◆ **EXERCISE**: An exact reproduction of the records is required, with all images left out.

(Scene geometry reasoning data)
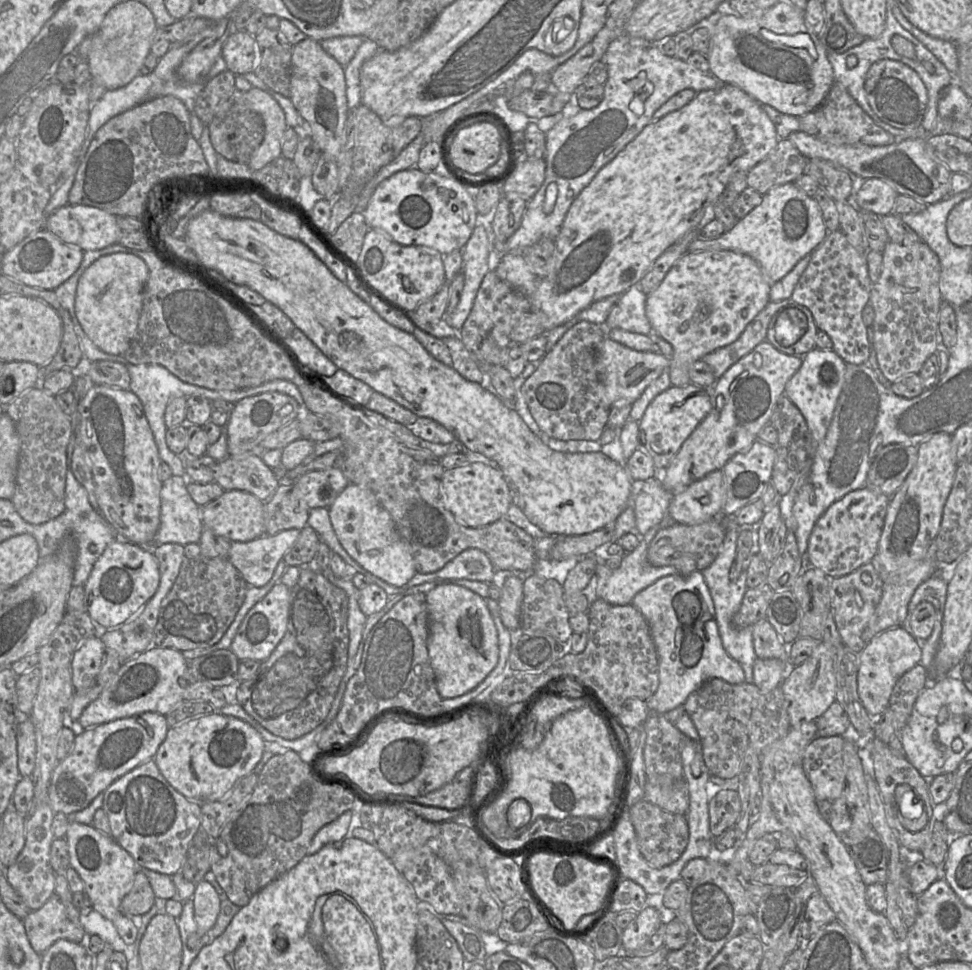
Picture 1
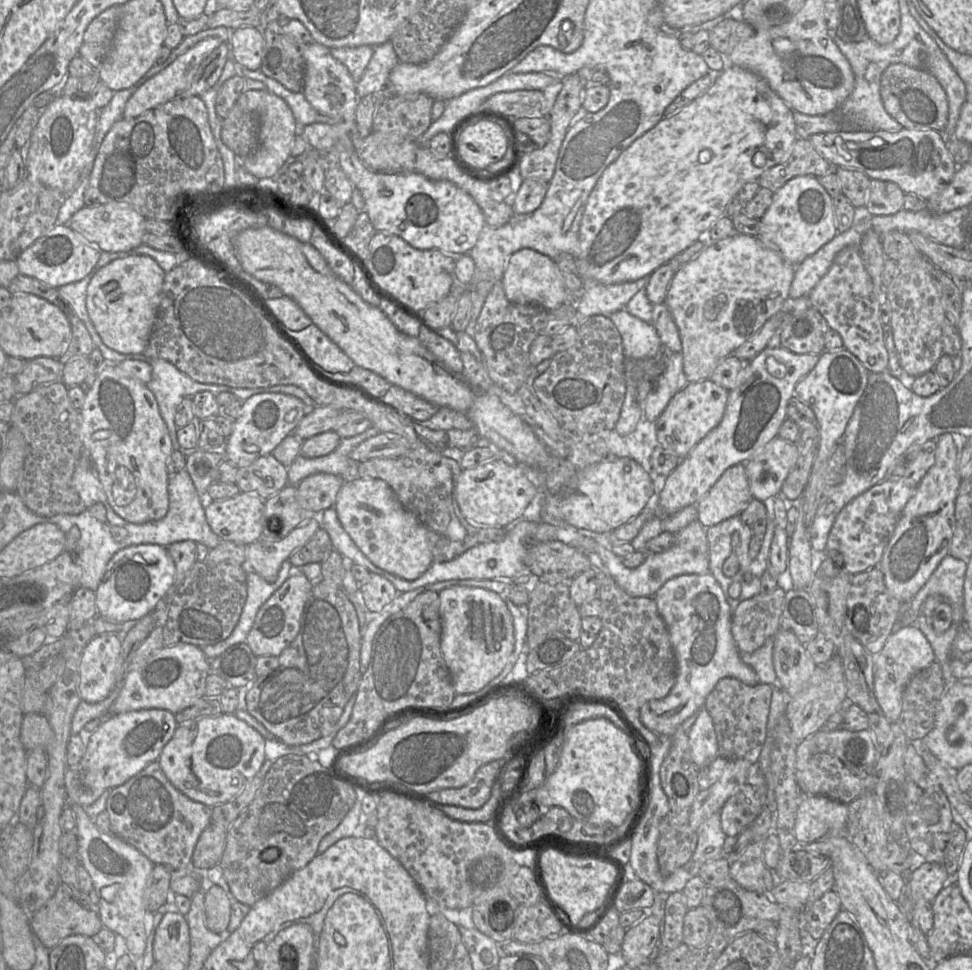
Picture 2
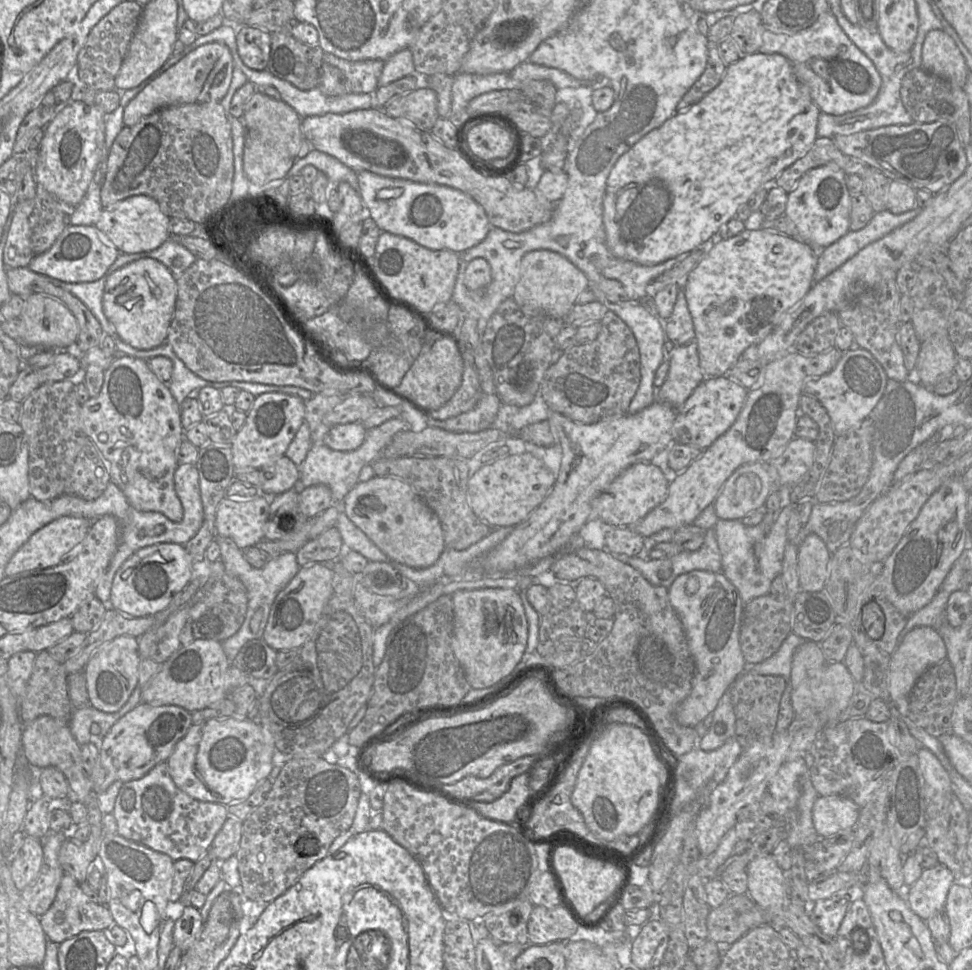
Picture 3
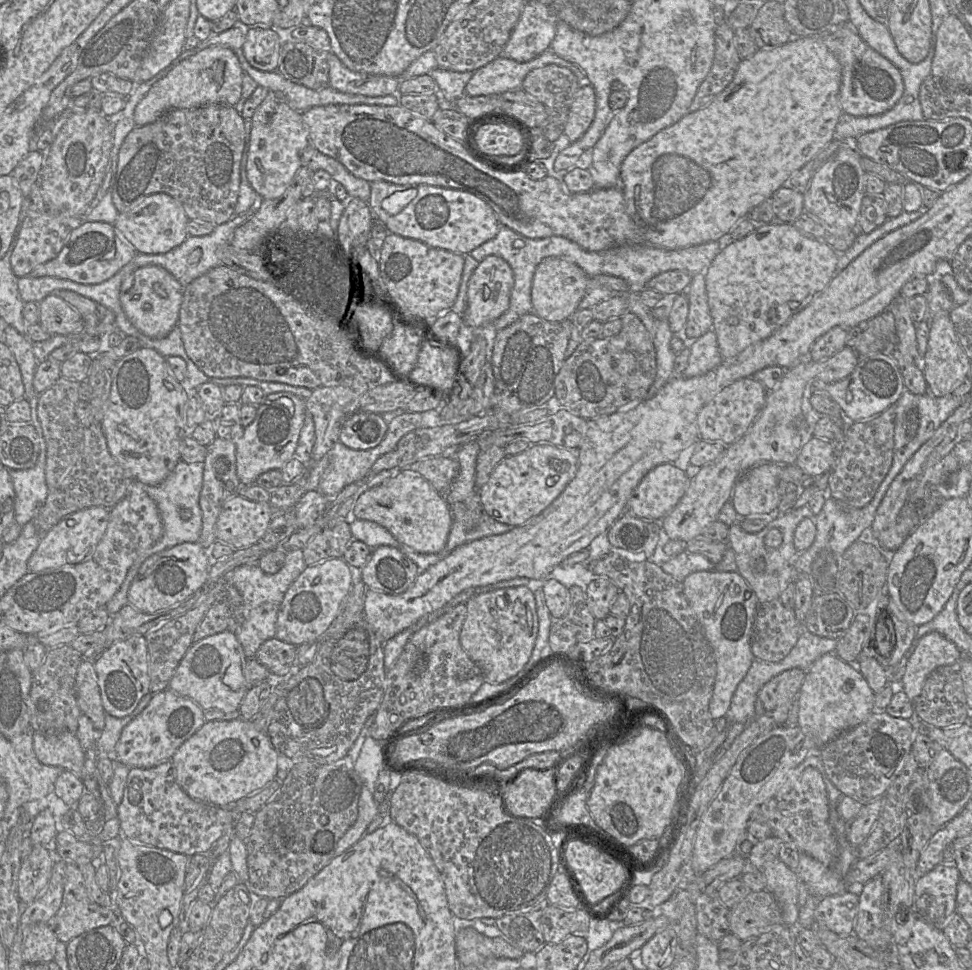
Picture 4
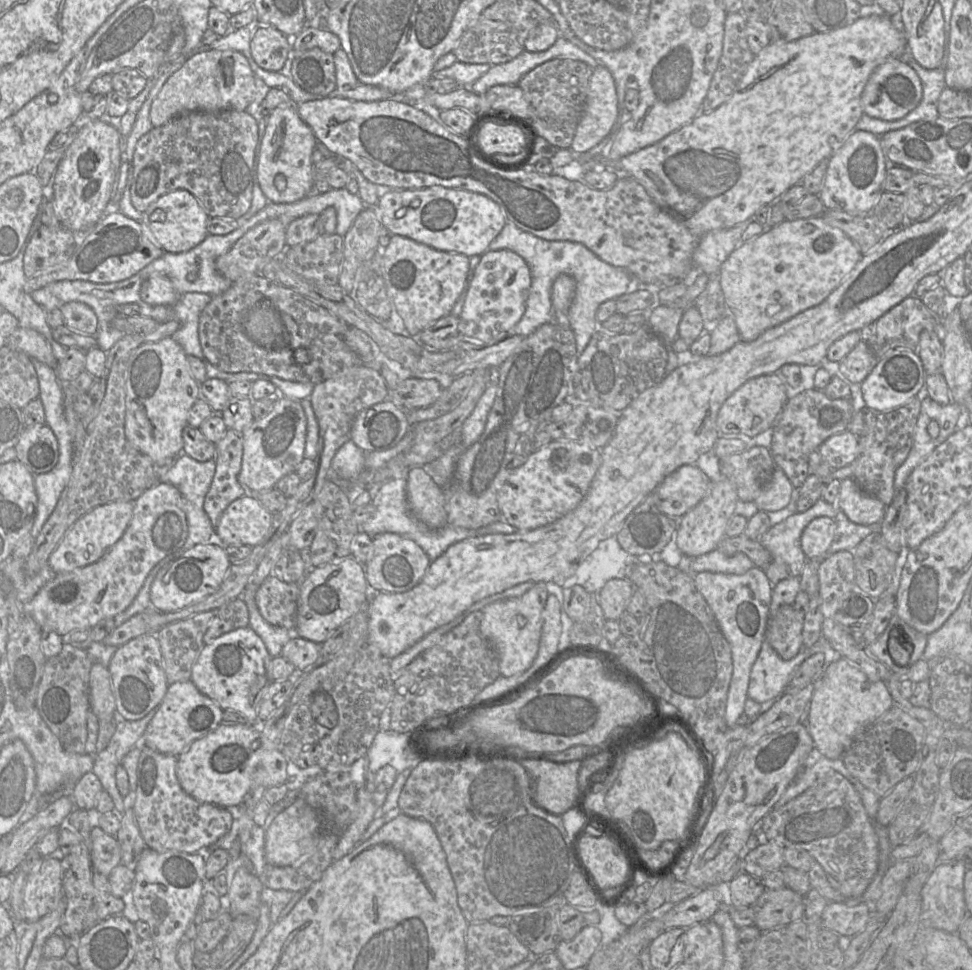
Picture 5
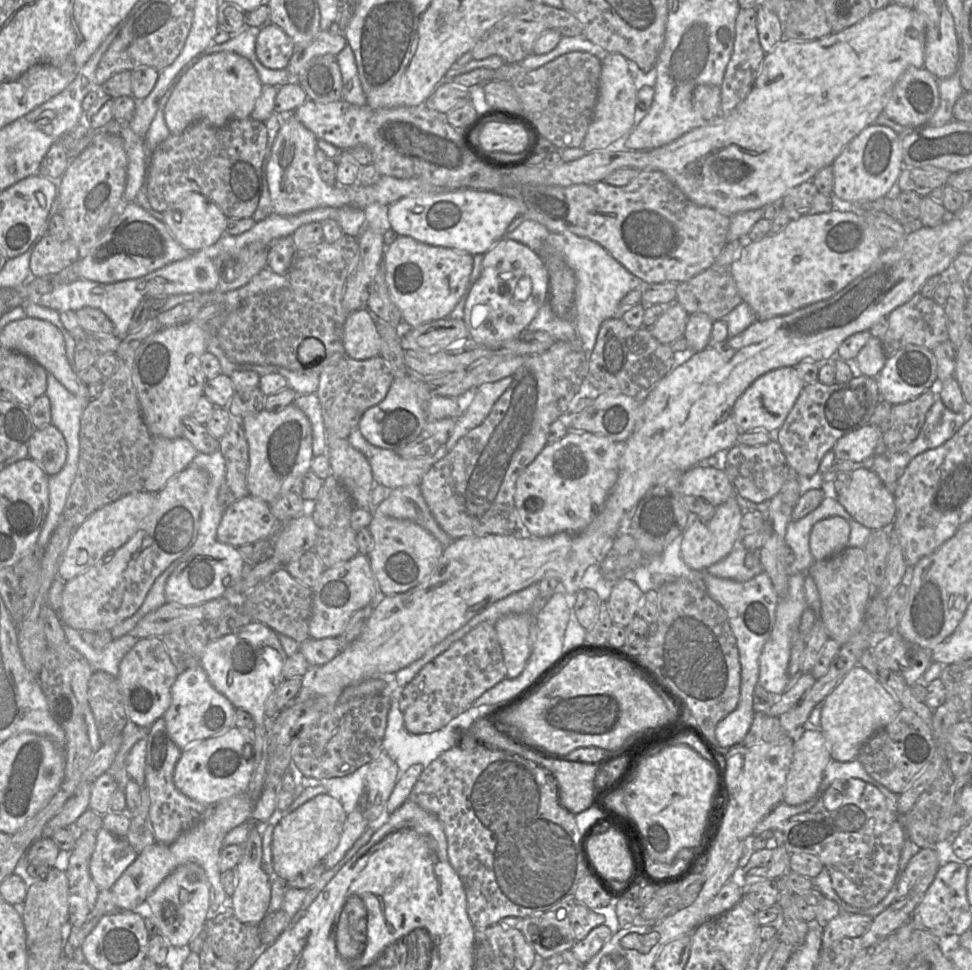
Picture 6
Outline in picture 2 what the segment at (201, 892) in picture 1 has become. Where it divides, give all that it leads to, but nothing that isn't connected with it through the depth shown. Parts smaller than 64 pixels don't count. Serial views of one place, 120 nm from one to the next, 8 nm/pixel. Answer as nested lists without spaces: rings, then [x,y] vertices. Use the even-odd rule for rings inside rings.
[[[212,885],[205,894],[204,905],[208,929],[214,932],[226,930],[231,915],[231,904],[226,892]]]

◆ **RESPONSE BELOW**:
Picture 1
Picture 2
Picture 3
Picture 4
Picture 5
Picture 6
Outline in picture 2 what the segment at (201, 892) in picture 1 has become. Where it divides, give all that it leads to, but nothing that isn't connected with it through the depth shown. Parts smaller than 64 pixels don't count. Serial views of one place, 120 nm from one to the next, 8 nm/pixel. Answer as nested lists without spaces: rings, then [x,y] vertices. Use the even-odd rule for rings inside rings.
[[[212,885],[205,894],[204,905],[208,929],[214,932],[226,930],[231,915],[231,904],[226,892]]]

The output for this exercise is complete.